Saturn langsung merangkul Leo dan mengajaknya untuk mengadakan pesta penyambutan kedalam Galaxy malam ini.


“Malam ini kita lupakan sejenak masalah kita. Lebih baik kita makan dan minum-minum bukan Venus?” ajak Saturn.


Venus mengangguk dan segera menoleh kearah Mercurius yang terdiam.


“Mercurius, cepat kau panggil pelayan penginapan untuk menyiapkan semuanya!” Venus menyuruh dan membuat Mercurius menggaruk kepalanya karena sebenarnya tidak ingin.


Namun Mercurius mengerti maksud Saturn dan Venus yang berniat menyambut hangat Leo sehingga dia segera melaksanakan perintah Venus kepada dirinya.


Sedangkan Leo keheranan dan malah mengatakan hal yang tidak pantas.


“Lepas semua topeng kalian! Aku membenci ini!” ujar Leo kepada Saturn, Venus dan Mercurius.


“Apa maksudmu Leo?” Venus menanyakan maksud ucapan Leo barusan.


“Apa maksud kalian melakukan semua ini?! Kita sedang berperang! Ini bukanlah sebuah candaan! Mengadakan pesta di situasi seperti ini apa kalian gila?!” ujar Leo dengan penuh emosi.


Venus hanya tersenyum sedangkan Saturn menghela nafas sebelum memberikan penjelasan kepada Leo.


“Dengar Leo... Kita tidak tahu apa yang terjadi kedepannya. Bisa saja aku atau salah satu diantara kita mati saat kita menjalankan rencana. Anggap saja semua ini untuk menenangkan pikiran kita di tengah ketegangan dan tekanan. Aku hanya ingin menikmati makan malam bersama teman-temanku sebelum kita bertempur.”

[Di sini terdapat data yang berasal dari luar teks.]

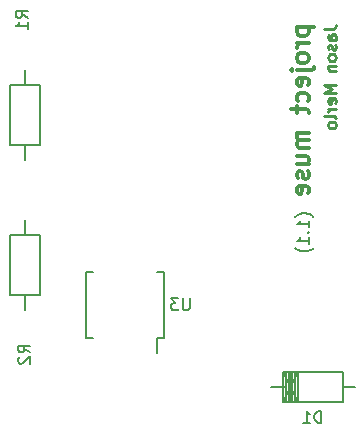
<source format=gbo>
G04 #@! TF.FileFunction,Legend,Bot*
%FSLAX46Y46*%
G04 Gerber Fmt 4.6, Leading zero omitted, Abs format (unit mm)*
G04 Created by KiCad (PCBNEW 4.0.0-stable) date 12/21/2015 3:24:30 PM*
%MOMM*%
G01*
G04 APERTURE LIST*
%ADD10C,0.100000*%
%ADD11C,0.200000*%
%ADD12C,0.250000*%
%ADD13C,0.375000*%
%ADD14C,0.150000*%
G04 APERTURE END LIST*
D10*
D11*
X146756333Y-94757810D02*
X146708714Y-94710190D01*
X146565857Y-94614952D01*
X146470619Y-94567333D01*
X146327762Y-94519714D01*
X146089667Y-94472095D01*
X145899190Y-94472095D01*
X145661095Y-94519714D01*
X145518238Y-94567333D01*
X145423000Y-94614952D01*
X145280143Y-94710190D01*
X145232524Y-94757810D01*
X146375381Y-95662572D02*
X146375381Y-95091143D01*
X146375381Y-95376857D02*
X145375381Y-95376857D01*
X145518238Y-95281619D01*
X145613476Y-95186381D01*
X145661095Y-95091143D01*
X146280143Y-96091143D02*
X146327762Y-96138762D01*
X146375381Y-96091143D01*
X146327762Y-96043524D01*
X146280143Y-96091143D01*
X146375381Y-96091143D01*
X146375381Y-97091143D02*
X146375381Y-96519714D01*
X146375381Y-96805428D02*
X145375381Y-96805428D01*
X145518238Y-96710190D01*
X145613476Y-96614952D01*
X145661095Y-96519714D01*
X146756333Y-97424476D02*
X146708714Y-97472095D01*
X146565857Y-97567333D01*
X146470619Y-97614952D01*
X146327762Y-97662571D01*
X146089667Y-97710190D01*
X145899190Y-97710190D01*
X145661095Y-97662571D01*
X145518238Y-97614952D01*
X145423000Y-97567333D01*
X145280143Y-97472095D01*
X145232524Y-97424476D01*
D12*
X147661381Y-78882810D02*
X148375667Y-78882810D01*
X148518524Y-78835190D01*
X148613762Y-78739952D01*
X148661381Y-78597095D01*
X148661381Y-78501857D01*
X148661381Y-79787572D02*
X148137571Y-79787572D01*
X148042333Y-79739953D01*
X147994714Y-79644715D01*
X147994714Y-79454238D01*
X148042333Y-79359000D01*
X148613762Y-79787572D02*
X148661381Y-79692334D01*
X148661381Y-79454238D01*
X148613762Y-79359000D01*
X148518524Y-79311381D01*
X148423286Y-79311381D01*
X148328048Y-79359000D01*
X148280429Y-79454238D01*
X148280429Y-79692334D01*
X148232810Y-79787572D01*
X148613762Y-80216143D02*
X148661381Y-80311381D01*
X148661381Y-80501857D01*
X148613762Y-80597096D01*
X148518524Y-80644715D01*
X148470905Y-80644715D01*
X148375667Y-80597096D01*
X148328048Y-80501857D01*
X148328048Y-80359000D01*
X148280429Y-80263762D01*
X148185190Y-80216143D01*
X148137571Y-80216143D01*
X148042333Y-80263762D01*
X147994714Y-80359000D01*
X147994714Y-80501857D01*
X148042333Y-80597096D01*
X148661381Y-81216143D02*
X148613762Y-81120905D01*
X148566143Y-81073286D01*
X148470905Y-81025667D01*
X148185190Y-81025667D01*
X148089952Y-81073286D01*
X148042333Y-81120905D01*
X147994714Y-81216143D01*
X147994714Y-81359001D01*
X148042333Y-81454239D01*
X148089952Y-81501858D01*
X148185190Y-81549477D01*
X148470905Y-81549477D01*
X148566143Y-81501858D01*
X148613762Y-81454239D01*
X148661381Y-81359001D01*
X148661381Y-81216143D01*
X147994714Y-81978048D02*
X148661381Y-81978048D01*
X148089952Y-81978048D02*
X148042333Y-82025667D01*
X147994714Y-82120905D01*
X147994714Y-82263763D01*
X148042333Y-82359001D01*
X148137571Y-82406620D01*
X148661381Y-82406620D01*
X148661381Y-83644715D02*
X147661381Y-83644715D01*
X148375667Y-83978049D01*
X147661381Y-84311382D01*
X148661381Y-84311382D01*
X148613762Y-85168525D02*
X148661381Y-85073287D01*
X148661381Y-84882810D01*
X148613762Y-84787572D01*
X148518524Y-84739953D01*
X148137571Y-84739953D01*
X148042333Y-84787572D01*
X147994714Y-84882810D01*
X147994714Y-85073287D01*
X148042333Y-85168525D01*
X148137571Y-85216144D01*
X148232810Y-85216144D01*
X148328048Y-84739953D01*
X148661381Y-85644715D02*
X147994714Y-85644715D01*
X148185190Y-85644715D02*
X148089952Y-85692334D01*
X148042333Y-85739953D01*
X147994714Y-85835191D01*
X147994714Y-85930430D01*
X148661381Y-86406620D02*
X148613762Y-86311382D01*
X148518524Y-86263763D01*
X147661381Y-86263763D01*
X148661381Y-86930430D02*
X148613762Y-86835192D01*
X148566143Y-86787573D01*
X148470905Y-86739954D01*
X148185190Y-86739954D01*
X148089952Y-86787573D01*
X148042333Y-86835192D01*
X147994714Y-86930430D01*
X147994714Y-87073288D01*
X148042333Y-87168526D01*
X148089952Y-87216145D01*
X148185190Y-87263764D01*
X148470905Y-87263764D01*
X148566143Y-87216145D01*
X148613762Y-87168526D01*
X148661381Y-87073288D01*
X148661381Y-86930430D01*
D13*
X145347571Y-78716143D02*
X146847571Y-78716143D01*
X145419000Y-78716143D02*
X145347571Y-78859000D01*
X145347571Y-79144714D01*
X145419000Y-79287571D01*
X145490429Y-79359000D01*
X145633286Y-79430429D01*
X146061857Y-79430429D01*
X146204714Y-79359000D01*
X146276143Y-79287571D01*
X146347571Y-79144714D01*
X146347571Y-78859000D01*
X146276143Y-78716143D01*
X146347571Y-80073286D02*
X145347571Y-80073286D01*
X145633286Y-80073286D02*
X145490429Y-80144714D01*
X145419000Y-80216143D01*
X145347571Y-80359000D01*
X145347571Y-80501857D01*
X146347571Y-81216143D02*
X146276143Y-81073285D01*
X146204714Y-81001857D01*
X146061857Y-80930428D01*
X145633286Y-80930428D01*
X145490429Y-81001857D01*
X145419000Y-81073285D01*
X145347571Y-81216143D01*
X145347571Y-81430428D01*
X145419000Y-81573285D01*
X145490429Y-81644714D01*
X145633286Y-81716143D01*
X146061857Y-81716143D01*
X146204714Y-81644714D01*
X146276143Y-81573285D01*
X146347571Y-81430428D01*
X146347571Y-81216143D01*
X145347571Y-82359000D02*
X146633286Y-82359000D01*
X146776143Y-82287571D01*
X146847571Y-82144714D01*
X146847571Y-82073286D01*
X144847571Y-82359000D02*
X144919000Y-82287571D01*
X144990429Y-82359000D01*
X144919000Y-82430428D01*
X144847571Y-82359000D01*
X144990429Y-82359000D01*
X146276143Y-83644714D02*
X146347571Y-83501857D01*
X146347571Y-83216143D01*
X146276143Y-83073286D01*
X146133286Y-83001857D01*
X145561857Y-83001857D01*
X145419000Y-83073286D01*
X145347571Y-83216143D01*
X145347571Y-83501857D01*
X145419000Y-83644714D01*
X145561857Y-83716143D01*
X145704714Y-83716143D01*
X145847571Y-83001857D01*
X146276143Y-85001857D02*
X146347571Y-84859000D01*
X146347571Y-84573286D01*
X146276143Y-84430428D01*
X146204714Y-84359000D01*
X146061857Y-84287571D01*
X145633286Y-84287571D01*
X145490429Y-84359000D01*
X145419000Y-84430428D01*
X145347571Y-84573286D01*
X145347571Y-84859000D01*
X145419000Y-85001857D01*
X145347571Y-85430428D02*
X145347571Y-86001857D01*
X144847571Y-85644714D02*
X146133286Y-85644714D01*
X146276143Y-85716142D01*
X146347571Y-85859000D01*
X146347571Y-86001857D01*
X146347571Y-87644714D02*
X145347571Y-87644714D01*
X145490429Y-87644714D02*
X145419000Y-87716142D01*
X145347571Y-87859000D01*
X145347571Y-88073285D01*
X145419000Y-88216142D01*
X145561857Y-88287571D01*
X146347571Y-88287571D01*
X145561857Y-88287571D02*
X145419000Y-88359000D01*
X145347571Y-88501857D01*
X145347571Y-88716142D01*
X145419000Y-88859000D01*
X145561857Y-88930428D01*
X146347571Y-88930428D01*
X145347571Y-90287571D02*
X146347571Y-90287571D01*
X145347571Y-89644714D02*
X146133286Y-89644714D01*
X146276143Y-89716142D01*
X146347571Y-89859000D01*
X146347571Y-90073285D01*
X146276143Y-90216142D01*
X146204714Y-90287571D01*
X146276143Y-90930428D02*
X146347571Y-91073285D01*
X146347571Y-91359000D01*
X146276143Y-91501857D01*
X146133286Y-91573285D01*
X146061857Y-91573285D01*
X145919000Y-91501857D01*
X145847571Y-91359000D01*
X145847571Y-91144714D01*
X145776143Y-91001857D01*
X145633286Y-90930428D01*
X145561857Y-90930428D01*
X145419000Y-91001857D01*
X145347571Y-91144714D01*
X145347571Y-91359000D01*
X145419000Y-91501857D01*
X146276143Y-92787571D02*
X146347571Y-92644714D01*
X146347571Y-92359000D01*
X146276143Y-92216143D01*
X146133286Y-92144714D01*
X145561857Y-92144714D01*
X145419000Y-92216143D01*
X145347571Y-92359000D01*
X145347571Y-92644714D01*
X145419000Y-92787571D01*
X145561857Y-92859000D01*
X145704714Y-92859000D01*
X145847571Y-92144714D01*
D14*
X149225000Y-109220000D02*
X150241000Y-109220000D01*
X144399000Y-109220000D02*
X143129000Y-109220000D01*
X144653000Y-110490000D02*
X144653000Y-107950000D01*
X144907000Y-110490000D02*
X144907000Y-107950000D01*
X145161000Y-110490000D02*
X145161000Y-107950000D01*
X144399000Y-110490000D02*
X144399000Y-107950000D01*
X145415000Y-110490000D02*
X144145000Y-107950000D01*
X144145000Y-110490000D02*
X145415000Y-107950000D01*
X145415000Y-110490000D02*
X145415000Y-107950000D01*
X144780000Y-110490000D02*
X144780000Y-107950000D01*
X144145000Y-107950000D02*
X144145000Y-110490000D01*
X144145000Y-110490000D02*
X149225000Y-110490000D01*
X149225000Y-110490000D02*
X149225000Y-107950000D01*
X149225000Y-107950000D02*
X144145000Y-107950000D01*
X123575000Y-88675000D02*
X123575000Y-83595000D01*
X123575000Y-83595000D02*
X121035000Y-83595000D01*
X121035000Y-83595000D02*
X121035000Y-88675000D01*
X121035000Y-88675000D02*
X123575000Y-88675000D01*
X122305000Y-88675000D02*
X122305000Y-89945000D01*
X122305000Y-83595000D02*
X122305000Y-82325000D01*
X121035000Y-96275000D02*
X121035000Y-101355000D01*
X121035000Y-101355000D02*
X123575000Y-101355000D01*
X123575000Y-101355000D02*
X123575000Y-96275000D01*
X123575000Y-96275000D02*
X121035000Y-96275000D01*
X122305000Y-96275000D02*
X122305000Y-95005000D01*
X122305000Y-101355000D02*
X122305000Y-102625000D01*
X134085000Y-105010000D02*
X133510000Y-105010000D01*
X134085000Y-99460000D02*
X133510000Y-99460000D01*
X127535000Y-99460000D02*
X128110000Y-99460000D01*
X127535000Y-105010000D02*
X128110000Y-105010000D01*
X134085000Y-105010000D02*
X134085000Y-99460000D01*
X127535000Y-105010000D02*
X127535000Y-99460000D01*
X133510000Y-105010000D02*
X133510000Y-106285000D01*
X147423095Y-112212381D02*
X147423095Y-111212381D01*
X147185000Y-111212381D01*
X147042142Y-111260000D01*
X146946904Y-111355238D01*
X146899285Y-111450476D01*
X146851666Y-111640952D01*
X146851666Y-111783810D01*
X146899285Y-111974286D01*
X146946904Y-112069524D01*
X147042142Y-112164762D01*
X147185000Y-112212381D01*
X147423095Y-112212381D01*
X145899285Y-112212381D02*
X146470714Y-112212381D01*
X146185000Y-112212381D02*
X146185000Y-111212381D01*
X146280238Y-111355238D01*
X146375476Y-111450476D01*
X146470714Y-111498095D01*
X122562881Y-77938334D02*
X122086690Y-77605000D01*
X122562881Y-77366905D02*
X121562881Y-77366905D01*
X121562881Y-77747858D01*
X121610500Y-77843096D01*
X121658119Y-77890715D01*
X121753357Y-77938334D01*
X121896214Y-77938334D01*
X121991452Y-77890715D01*
X122039071Y-77843096D01*
X122086690Y-77747858D01*
X122086690Y-77366905D01*
X122562881Y-78890715D02*
X122562881Y-78319286D01*
X122562881Y-78605000D02*
X121562881Y-78605000D01*
X121705738Y-78509762D01*
X121800976Y-78414524D01*
X121848595Y-78319286D01*
X122753381Y-106259334D02*
X122277190Y-105926000D01*
X122753381Y-105687905D02*
X121753381Y-105687905D01*
X121753381Y-106068858D01*
X121801000Y-106164096D01*
X121848619Y-106211715D01*
X121943857Y-106259334D01*
X122086714Y-106259334D01*
X122181952Y-106211715D01*
X122229571Y-106164096D01*
X122277190Y-106068858D01*
X122277190Y-105687905D01*
X121848619Y-106640286D02*
X121801000Y-106687905D01*
X121753381Y-106783143D01*
X121753381Y-107021239D01*
X121801000Y-107116477D01*
X121848619Y-107164096D01*
X121943857Y-107211715D01*
X122039095Y-107211715D01*
X122181952Y-107164096D01*
X122753381Y-106592667D01*
X122753381Y-107211715D01*
X136270905Y-101687381D02*
X136270905Y-102496905D01*
X136223286Y-102592143D01*
X136175667Y-102639762D01*
X136080429Y-102687381D01*
X135889952Y-102687381D01*
X135794714Y-102639762D01*
X135747095Y-102592143D01*
X135699476Y-102496905D01*
X135699476Y-101687381D01*
X135318524Y-101687381D02*
X134699476Y-101687381D01*
X135032810Y-102068333D01*
X134889952Y-102068333D01*
X134794714Y-102115952D01*
X134747095Y-102163571D01*
X134699476Y-102258810D01*
X134699476Y-102496905D01*
X134747095Y-102592143D01*
X134794714Y-102639762D01*
X134889952Y-102687381D01*
X135175667Y-102687381D01*
X135270905Y-102639762D01*
X135318524Y-102592143D01*
M02*

</source>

Penjelasan Saturn membuat Leo diam. Remaja itu mengira orang yang ada di Galaxy sama seperti orang-orang yang dia temui dikehidupan lamanya.


Malam itu Leo menikmati hidangan yang disajikan pelayan Penginapan Chevro sebelum membahas rencana untuk membunuh Raja Marcus Floral dan menghentikan rencana John Flamingo yang ingin mempersembahkan nyawa penduduk Kerajaan Floral kepada Kazan.


Setelah selesai membahas rencana penyerangan, Leo berdiam dalam kamar yang disediakan dan membaringkan tubuhnya. Lalu dia menatap dinding sambil menggigit bibir bawahnya hingga berdarah dengan kedua tangan yang mengepal erat sampai kuku-kuku jari tangannya menembus kulit.


“Banyak hal yang tidak aku sangka muncul begitu saja dikehidupan kali ini...” Leo memejamkan matanya dan mengingat dengan jelas penderitaannya dikehidupan lama dan kenangan memilukan pemilik tubuh sebelumnya dikehidupan ini.